There may be further trouble ahead for the fedora-toting former Irish Nationwide chief executive Michael Fingleton and his efforts to redevelop a luxury hotel in an idyllic coastal spot in Montenegro.
The local mayor is now on his case.
Earlier this week, The Irish Times published photographs of the Hotel Fjord in Kotor, for which Fingleton paid a reported €5 million for a controlling stake in 2006 and which he has pledged to local officials he will redevelop.
The abandoned property, now a very prominent eyesore in the town, is strewn with rubbish and pock marked in places by some rather phallic looking graffiti.
The office of the local mayor, Maria Catovic, has since been on to tell us that officials are planning to use tax laws to force New Fjord Developments, Fingleton's company that owns the abandoned hotel, to redevelop it.
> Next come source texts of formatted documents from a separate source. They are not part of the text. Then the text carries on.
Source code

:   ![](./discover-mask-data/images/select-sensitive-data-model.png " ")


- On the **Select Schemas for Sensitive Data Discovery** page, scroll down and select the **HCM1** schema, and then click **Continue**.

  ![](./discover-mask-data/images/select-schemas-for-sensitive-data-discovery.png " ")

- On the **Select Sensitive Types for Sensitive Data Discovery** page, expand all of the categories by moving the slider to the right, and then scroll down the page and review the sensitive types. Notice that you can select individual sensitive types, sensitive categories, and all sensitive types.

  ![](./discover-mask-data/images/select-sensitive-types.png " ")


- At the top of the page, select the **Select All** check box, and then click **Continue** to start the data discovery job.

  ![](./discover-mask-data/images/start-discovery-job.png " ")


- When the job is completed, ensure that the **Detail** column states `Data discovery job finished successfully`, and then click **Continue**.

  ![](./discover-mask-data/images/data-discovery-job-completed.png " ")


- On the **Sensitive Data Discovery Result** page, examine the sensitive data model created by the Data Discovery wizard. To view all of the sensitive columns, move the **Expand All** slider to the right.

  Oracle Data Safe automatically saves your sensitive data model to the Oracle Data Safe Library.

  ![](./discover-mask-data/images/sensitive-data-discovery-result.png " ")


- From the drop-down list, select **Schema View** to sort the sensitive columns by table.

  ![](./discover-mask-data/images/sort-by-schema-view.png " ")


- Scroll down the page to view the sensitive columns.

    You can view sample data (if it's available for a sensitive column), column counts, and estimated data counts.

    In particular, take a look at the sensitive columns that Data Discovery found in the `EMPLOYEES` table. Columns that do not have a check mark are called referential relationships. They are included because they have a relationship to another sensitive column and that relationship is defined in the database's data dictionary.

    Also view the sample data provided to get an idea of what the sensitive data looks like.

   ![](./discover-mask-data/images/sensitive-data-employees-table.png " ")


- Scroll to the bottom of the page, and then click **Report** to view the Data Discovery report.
Simeona Begovic, of Kotor’s property secretariat, says the local authority is no longer in contact with Fingleton over his plans for the property.
He last met officials last year, when it was suggested he would publish plans for the hotel by September.
“[We are] not in the possession of the information when the reconstruction of Fjord Hotel will begin,” said Begovic. “It is in the best interest of Kotor municipality to start reconstructing Fjord Hotel as soon as possible, so it is making efforts to impose tax laws upon the land owners of real estate which is intended to be tourism oriented . . . in order for them to start working on site and put the land to its proper use.”
Incidentally, the photographs of the mess that is now Hotel Fjord include one of a meeting room strewn with broken-down banners for Beobanka, the Serbian financial institution that went bust a few years back.
I presume that room will be among the first to be cleaned up should Fingleton ever get on with the hotel’s redevelopment.